An image of AOKMarketing showing up in the Bing search results for how to get found by AI

This is why I’m calling experiment #2 a success.

Not because it hit the 24-hour headline.

But because it proved something more useful:

You can earn AI citations and strong rankings for long-tail prompts with a repeatable process… even when the topic isn’t “new.”

It just might not happen on your preferred timeline.

Why I’m still calling this a win

Let’s be blunt:

The “24 hours” part is the marketing hook.
The real test is: Do you show up at all?

And we did.

  • Gemini cited us (even if it took longer)

  • Bing ranked us and cited us twice (blog + LinkedIn)

That’s a visibility footprint across multiple surfaces:

  • Traditional SERP ranking
  • AI-generated summary citations
  • Platform-level distribution validation (LinkedIn as an asset, not just a megaphone)

If you’re doing SEO for AI, that’s what you want.

Not just traffic.

Presence.

What I think mattered (working hypotheses)

This is still early, and one experiment isn’t a law of physics.
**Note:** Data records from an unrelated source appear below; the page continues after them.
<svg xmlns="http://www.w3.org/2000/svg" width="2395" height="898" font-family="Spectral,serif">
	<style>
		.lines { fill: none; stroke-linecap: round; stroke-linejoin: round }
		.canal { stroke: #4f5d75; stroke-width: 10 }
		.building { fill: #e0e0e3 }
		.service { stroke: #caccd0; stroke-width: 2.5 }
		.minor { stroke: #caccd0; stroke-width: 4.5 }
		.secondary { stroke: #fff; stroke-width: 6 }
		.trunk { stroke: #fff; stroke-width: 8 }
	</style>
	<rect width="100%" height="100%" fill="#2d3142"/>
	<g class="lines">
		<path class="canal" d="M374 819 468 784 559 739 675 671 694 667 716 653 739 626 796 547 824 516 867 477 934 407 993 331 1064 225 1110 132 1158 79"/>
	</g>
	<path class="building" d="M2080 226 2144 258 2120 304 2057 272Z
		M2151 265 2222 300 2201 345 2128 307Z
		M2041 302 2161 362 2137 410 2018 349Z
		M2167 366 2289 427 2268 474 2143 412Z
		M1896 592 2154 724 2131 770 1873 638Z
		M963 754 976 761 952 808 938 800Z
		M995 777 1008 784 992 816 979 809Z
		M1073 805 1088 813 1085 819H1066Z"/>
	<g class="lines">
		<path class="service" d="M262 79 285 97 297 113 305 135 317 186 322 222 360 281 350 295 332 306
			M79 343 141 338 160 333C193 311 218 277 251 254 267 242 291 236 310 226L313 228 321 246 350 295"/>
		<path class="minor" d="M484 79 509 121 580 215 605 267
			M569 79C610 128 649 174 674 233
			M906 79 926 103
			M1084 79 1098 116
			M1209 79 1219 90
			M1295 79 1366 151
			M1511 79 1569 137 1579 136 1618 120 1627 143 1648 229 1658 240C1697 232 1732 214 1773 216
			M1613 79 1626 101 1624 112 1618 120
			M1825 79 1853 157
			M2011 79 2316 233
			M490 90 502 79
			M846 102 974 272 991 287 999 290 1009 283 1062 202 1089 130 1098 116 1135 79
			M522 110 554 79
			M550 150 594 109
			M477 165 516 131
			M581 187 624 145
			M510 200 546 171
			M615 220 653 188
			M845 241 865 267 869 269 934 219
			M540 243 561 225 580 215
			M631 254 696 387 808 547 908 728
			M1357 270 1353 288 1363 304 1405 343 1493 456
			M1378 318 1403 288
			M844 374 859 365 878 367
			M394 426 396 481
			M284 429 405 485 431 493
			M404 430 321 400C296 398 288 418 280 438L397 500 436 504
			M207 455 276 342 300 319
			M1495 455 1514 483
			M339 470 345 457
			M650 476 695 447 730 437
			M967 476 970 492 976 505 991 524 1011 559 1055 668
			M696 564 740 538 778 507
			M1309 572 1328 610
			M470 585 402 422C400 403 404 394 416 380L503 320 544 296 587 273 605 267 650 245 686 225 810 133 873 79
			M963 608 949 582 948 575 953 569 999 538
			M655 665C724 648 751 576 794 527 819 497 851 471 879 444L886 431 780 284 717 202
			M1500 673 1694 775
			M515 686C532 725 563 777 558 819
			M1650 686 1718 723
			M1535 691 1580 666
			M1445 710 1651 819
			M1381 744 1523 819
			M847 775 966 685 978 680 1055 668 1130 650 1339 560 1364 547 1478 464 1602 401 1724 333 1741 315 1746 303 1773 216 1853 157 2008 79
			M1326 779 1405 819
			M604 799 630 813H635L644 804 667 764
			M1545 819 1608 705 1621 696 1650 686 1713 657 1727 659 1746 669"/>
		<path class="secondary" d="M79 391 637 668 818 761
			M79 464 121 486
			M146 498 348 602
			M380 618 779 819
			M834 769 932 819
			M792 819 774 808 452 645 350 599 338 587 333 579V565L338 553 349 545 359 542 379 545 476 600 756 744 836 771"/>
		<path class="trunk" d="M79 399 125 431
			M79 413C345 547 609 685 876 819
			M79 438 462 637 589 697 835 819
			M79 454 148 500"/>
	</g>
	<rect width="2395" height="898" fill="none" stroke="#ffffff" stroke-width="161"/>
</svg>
But here’s what I believe experiment #2 reinforces:

1) Indexing is still the first domino

If you want to be cited by an AI system using web retrieval, you need:

  • Crawl access

  • Index inclusion

  • Clean rendering

  • Discoverability pathways (internal links, sitemap health, distribution)

AI doesn’t “magically know your post exists” if the post doesn’t exist in the systems it’s pulling from.
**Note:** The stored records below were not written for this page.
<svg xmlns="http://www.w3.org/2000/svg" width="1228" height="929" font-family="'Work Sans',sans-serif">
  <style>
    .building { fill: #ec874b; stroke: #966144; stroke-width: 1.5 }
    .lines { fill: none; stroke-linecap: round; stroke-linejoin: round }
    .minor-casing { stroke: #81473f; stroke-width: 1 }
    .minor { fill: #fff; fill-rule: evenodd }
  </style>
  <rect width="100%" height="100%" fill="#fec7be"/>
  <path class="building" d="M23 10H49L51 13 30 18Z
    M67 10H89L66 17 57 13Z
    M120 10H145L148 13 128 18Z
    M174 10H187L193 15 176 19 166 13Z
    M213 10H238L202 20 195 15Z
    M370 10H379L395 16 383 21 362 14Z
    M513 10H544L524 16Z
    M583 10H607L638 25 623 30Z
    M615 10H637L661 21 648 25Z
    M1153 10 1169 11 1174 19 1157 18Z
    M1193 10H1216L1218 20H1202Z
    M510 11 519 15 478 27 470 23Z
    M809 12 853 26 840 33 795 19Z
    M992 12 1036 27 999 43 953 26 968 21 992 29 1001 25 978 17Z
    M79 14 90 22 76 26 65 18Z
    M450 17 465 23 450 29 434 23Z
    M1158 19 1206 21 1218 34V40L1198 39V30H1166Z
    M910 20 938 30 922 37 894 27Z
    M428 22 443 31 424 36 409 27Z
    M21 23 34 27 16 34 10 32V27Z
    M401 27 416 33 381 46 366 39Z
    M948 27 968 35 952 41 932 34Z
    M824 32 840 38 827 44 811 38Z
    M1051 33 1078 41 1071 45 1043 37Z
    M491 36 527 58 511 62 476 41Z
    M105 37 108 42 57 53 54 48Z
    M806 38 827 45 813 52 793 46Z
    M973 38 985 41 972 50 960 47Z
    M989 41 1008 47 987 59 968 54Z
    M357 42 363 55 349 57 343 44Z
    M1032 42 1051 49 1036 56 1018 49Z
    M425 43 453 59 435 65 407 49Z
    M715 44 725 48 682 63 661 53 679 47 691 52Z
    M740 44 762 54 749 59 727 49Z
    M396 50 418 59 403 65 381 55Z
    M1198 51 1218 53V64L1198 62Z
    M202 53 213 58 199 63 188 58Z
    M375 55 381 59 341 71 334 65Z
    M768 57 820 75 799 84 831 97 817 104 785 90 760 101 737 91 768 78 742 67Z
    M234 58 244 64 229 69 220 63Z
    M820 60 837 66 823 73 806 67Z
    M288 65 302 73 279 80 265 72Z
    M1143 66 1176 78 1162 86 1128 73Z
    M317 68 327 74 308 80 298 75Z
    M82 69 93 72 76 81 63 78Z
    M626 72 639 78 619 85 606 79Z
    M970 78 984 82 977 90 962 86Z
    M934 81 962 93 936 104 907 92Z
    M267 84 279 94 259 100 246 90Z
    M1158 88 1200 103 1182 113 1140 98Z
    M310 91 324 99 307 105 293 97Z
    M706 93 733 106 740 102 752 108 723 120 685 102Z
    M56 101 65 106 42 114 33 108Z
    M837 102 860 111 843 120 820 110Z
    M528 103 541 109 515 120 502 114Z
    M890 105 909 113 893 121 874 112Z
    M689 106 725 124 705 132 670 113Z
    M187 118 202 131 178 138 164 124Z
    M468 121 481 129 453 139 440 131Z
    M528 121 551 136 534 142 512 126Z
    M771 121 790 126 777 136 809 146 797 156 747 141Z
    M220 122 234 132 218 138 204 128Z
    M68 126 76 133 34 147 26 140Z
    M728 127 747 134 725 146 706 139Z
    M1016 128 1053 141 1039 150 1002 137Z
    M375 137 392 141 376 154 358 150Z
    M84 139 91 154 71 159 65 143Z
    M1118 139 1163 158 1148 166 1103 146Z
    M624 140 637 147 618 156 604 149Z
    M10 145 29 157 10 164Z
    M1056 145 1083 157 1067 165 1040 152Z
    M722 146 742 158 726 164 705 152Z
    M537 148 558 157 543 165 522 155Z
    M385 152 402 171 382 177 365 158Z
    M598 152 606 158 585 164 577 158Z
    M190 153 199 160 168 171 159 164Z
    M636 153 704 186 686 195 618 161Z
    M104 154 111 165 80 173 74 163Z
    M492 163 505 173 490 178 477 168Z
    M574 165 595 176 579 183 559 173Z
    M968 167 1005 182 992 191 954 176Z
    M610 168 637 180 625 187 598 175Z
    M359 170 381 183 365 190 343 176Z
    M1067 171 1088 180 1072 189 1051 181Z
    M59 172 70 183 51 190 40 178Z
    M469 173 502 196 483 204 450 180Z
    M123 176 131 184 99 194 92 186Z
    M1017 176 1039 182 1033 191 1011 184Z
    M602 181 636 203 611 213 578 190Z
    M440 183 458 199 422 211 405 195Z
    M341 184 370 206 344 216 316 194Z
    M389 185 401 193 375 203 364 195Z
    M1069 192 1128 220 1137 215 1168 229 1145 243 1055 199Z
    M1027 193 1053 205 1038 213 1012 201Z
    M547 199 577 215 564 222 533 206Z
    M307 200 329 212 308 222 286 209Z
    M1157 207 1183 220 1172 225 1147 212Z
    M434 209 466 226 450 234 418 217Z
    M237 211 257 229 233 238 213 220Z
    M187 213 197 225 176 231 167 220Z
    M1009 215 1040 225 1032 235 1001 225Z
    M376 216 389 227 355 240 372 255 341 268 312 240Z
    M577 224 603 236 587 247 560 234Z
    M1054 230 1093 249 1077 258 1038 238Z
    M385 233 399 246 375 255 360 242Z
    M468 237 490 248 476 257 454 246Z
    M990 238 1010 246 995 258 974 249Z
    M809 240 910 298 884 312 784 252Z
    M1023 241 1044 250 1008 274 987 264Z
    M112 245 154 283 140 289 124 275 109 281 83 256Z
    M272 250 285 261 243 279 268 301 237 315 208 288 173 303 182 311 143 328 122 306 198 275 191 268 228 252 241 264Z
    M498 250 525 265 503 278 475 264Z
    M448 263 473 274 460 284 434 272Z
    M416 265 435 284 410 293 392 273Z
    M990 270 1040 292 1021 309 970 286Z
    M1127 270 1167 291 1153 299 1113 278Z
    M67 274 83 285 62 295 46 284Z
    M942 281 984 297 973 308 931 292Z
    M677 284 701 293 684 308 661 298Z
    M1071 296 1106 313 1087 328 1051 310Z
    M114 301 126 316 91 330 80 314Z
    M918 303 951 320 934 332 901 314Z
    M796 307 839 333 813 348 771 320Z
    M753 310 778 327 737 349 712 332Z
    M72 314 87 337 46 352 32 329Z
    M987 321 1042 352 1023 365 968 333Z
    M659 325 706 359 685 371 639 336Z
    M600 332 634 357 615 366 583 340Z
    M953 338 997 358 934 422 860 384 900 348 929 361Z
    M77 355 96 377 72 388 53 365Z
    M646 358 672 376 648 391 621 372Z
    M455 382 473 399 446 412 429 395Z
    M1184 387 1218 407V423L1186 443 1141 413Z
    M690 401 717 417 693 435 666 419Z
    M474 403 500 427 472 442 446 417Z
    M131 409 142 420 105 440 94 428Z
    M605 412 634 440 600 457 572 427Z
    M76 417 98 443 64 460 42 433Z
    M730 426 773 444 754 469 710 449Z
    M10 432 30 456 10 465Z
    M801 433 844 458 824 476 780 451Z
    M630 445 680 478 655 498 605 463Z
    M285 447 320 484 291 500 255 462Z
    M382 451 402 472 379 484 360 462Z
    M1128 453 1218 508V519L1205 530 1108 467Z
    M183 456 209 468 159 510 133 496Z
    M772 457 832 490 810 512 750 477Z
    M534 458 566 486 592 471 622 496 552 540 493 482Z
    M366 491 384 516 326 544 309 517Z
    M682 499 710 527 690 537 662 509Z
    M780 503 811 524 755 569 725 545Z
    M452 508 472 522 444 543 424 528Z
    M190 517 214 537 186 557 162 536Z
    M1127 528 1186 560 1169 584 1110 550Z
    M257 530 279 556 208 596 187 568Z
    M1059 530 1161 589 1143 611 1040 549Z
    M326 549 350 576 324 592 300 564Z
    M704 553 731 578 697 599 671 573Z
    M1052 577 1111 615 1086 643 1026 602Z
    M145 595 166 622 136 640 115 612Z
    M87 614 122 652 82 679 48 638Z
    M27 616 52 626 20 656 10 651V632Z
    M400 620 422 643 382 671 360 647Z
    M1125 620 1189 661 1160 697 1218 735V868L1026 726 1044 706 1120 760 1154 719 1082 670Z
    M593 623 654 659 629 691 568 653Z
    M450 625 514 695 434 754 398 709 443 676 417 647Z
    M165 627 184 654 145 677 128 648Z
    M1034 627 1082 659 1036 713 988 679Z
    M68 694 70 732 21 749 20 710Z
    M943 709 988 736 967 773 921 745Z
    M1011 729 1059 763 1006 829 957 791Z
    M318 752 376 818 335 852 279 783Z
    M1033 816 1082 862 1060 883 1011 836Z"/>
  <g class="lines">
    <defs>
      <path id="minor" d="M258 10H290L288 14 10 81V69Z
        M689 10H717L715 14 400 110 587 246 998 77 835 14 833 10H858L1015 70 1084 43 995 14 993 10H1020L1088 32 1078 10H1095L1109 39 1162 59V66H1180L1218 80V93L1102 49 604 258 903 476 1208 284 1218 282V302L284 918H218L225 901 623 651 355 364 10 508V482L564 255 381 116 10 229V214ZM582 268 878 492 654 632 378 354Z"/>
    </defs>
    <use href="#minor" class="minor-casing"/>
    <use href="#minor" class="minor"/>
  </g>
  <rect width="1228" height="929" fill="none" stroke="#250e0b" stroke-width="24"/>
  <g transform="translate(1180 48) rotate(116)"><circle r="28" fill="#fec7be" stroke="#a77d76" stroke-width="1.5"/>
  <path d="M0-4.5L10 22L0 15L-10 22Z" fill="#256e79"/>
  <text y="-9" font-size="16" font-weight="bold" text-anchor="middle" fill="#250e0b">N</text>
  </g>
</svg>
2) Long-tail works… but doesn’t get priority

In experiment #1, I wrote about something unique and under-covered.  This got us indexed right away, and ranked in AI within 24 hours.

In experiment #2, I wrote about a broader topic.

Even though the long-tail phrase is specific, the topic itself (“AI search visibility”) is not rare.

That probably means:

  • more competing pages

  • less urgency to surface a new source

  • more time required for the engines to “decide” you belong in the set

3) Multi-surface distribution creates multi-surface citations

The biggest “aha” from Bing wasn’t just that AOK ranked.

It’s that Copilot gave us two entries.

  1. One from the blog.
  2. One from the LinkedIn article I wrote.

That’s not an accident.

That’s what happens when you stop thinking like:

“I need one page to rank.”

…and start thinking like:

“I need multiple credible surfaces to exist for the same idea.”

Experiment #3: going shorter

Experiment #2 targeted the long-tail phrase:

“How to get found in AI search in less than 24 hours.”

Now I’m moving to a shorter version:

“How to get found in AI search.”

The question is simple:

Can we win the shorter phrase, not just the long-tail?

And after that, I want to push into something even more specific and branded.

Because eventually, the goal isn’t just:

“show up for a keyword.”

It’s:

“become the cited source when someone asks the best possible question in your category.”

So… wish me luck.

I’m going to try a few different things.

And we’ll see what happens (and don’t worry, I’ll keep you in the loop, just like I did for the last experiment).